#### DATENSÄTZE

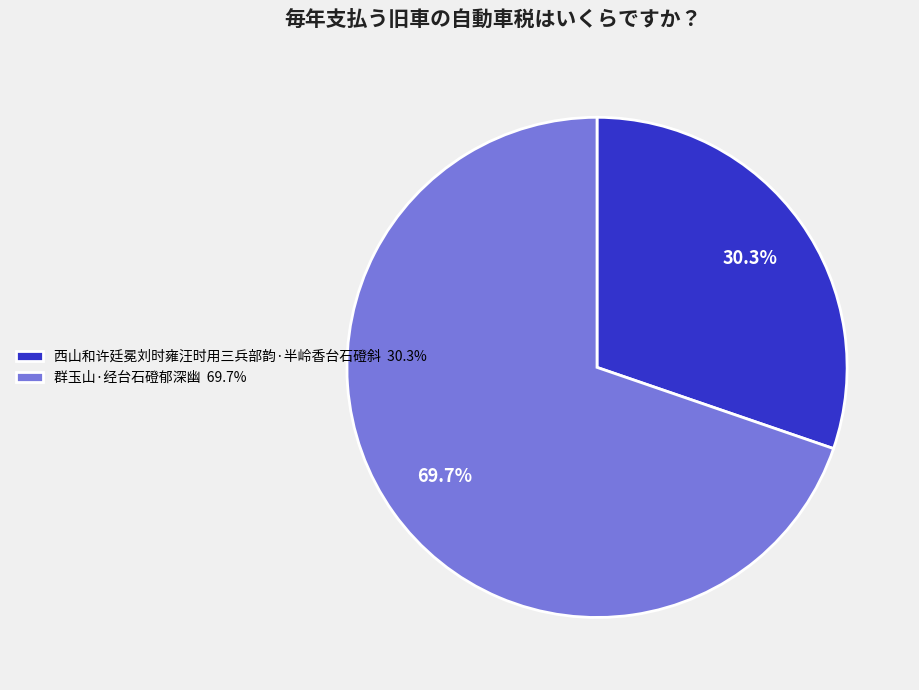

Combined, do 群玉山·经台石磴郁深幽 and 西山和许廷冕刘时雍汪时用三兵部韵·半岭香台石磴斜 account for over 50%?

Yes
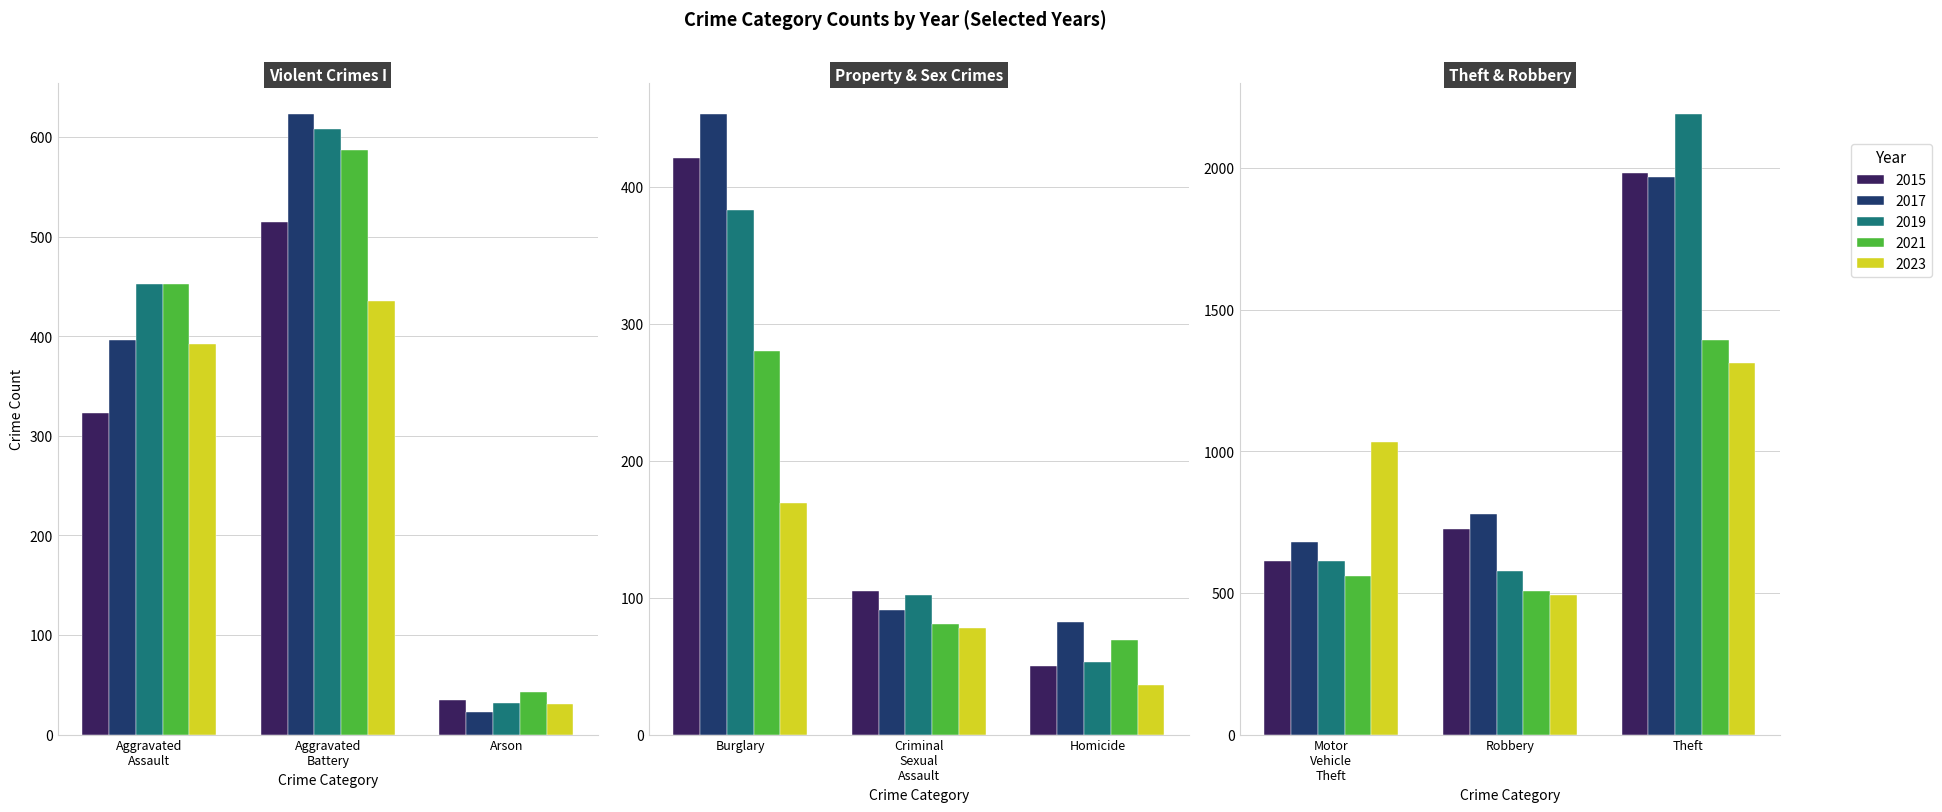

Reading right to left, extract all data points from this chart.

2015: 1981	726	614	50	105	421	35	515	323
2017: 1968	780	680	82	91	453	23	623	396
2019: 2190	577	611	53	102	383	32	608	452
2021: 1392	506	560	69	81	280	43	587	452
2023: 1312	494	1031	36	78	169	31	435	392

########

→ **DIE AUFGABE**
Wandle die Zeilen aller Datensätze oben in eine Markdown-Tabelle mit den Spalten „Nr.“ und „Zeile“ um und lass dabei Leerzeilen weg. Die Bilder werden nicht in die Antwort übernommen.

→ **SCHRIFTLICHE ANTWORT**
| Nr. | Zeile |
|---|---|
| 1 | Combined, do 群玉山·经台石磴郁深幽 and 西山和许廷冕刘时雍汪时用三兵部韵·半岭香台石磴斜 account for over 50%? |
| 2 | Yes |
| 3 | Reading right to left, extract all data points from this chart. |
| 4 | 2015: 1981	726	614	50	105	421	35	515	323 |
| 5 | 2017: 1968	780	680	82	91	453	23	623	396 |
| 6 | 2019: 2190	577	611	53	102	383	32	608	452 |
| 7 | 2021: 1392	506	560	69	81	280	43	587	452 |
| 8 | 2023: 1312	494	1031	36	78	169	31	435	392 |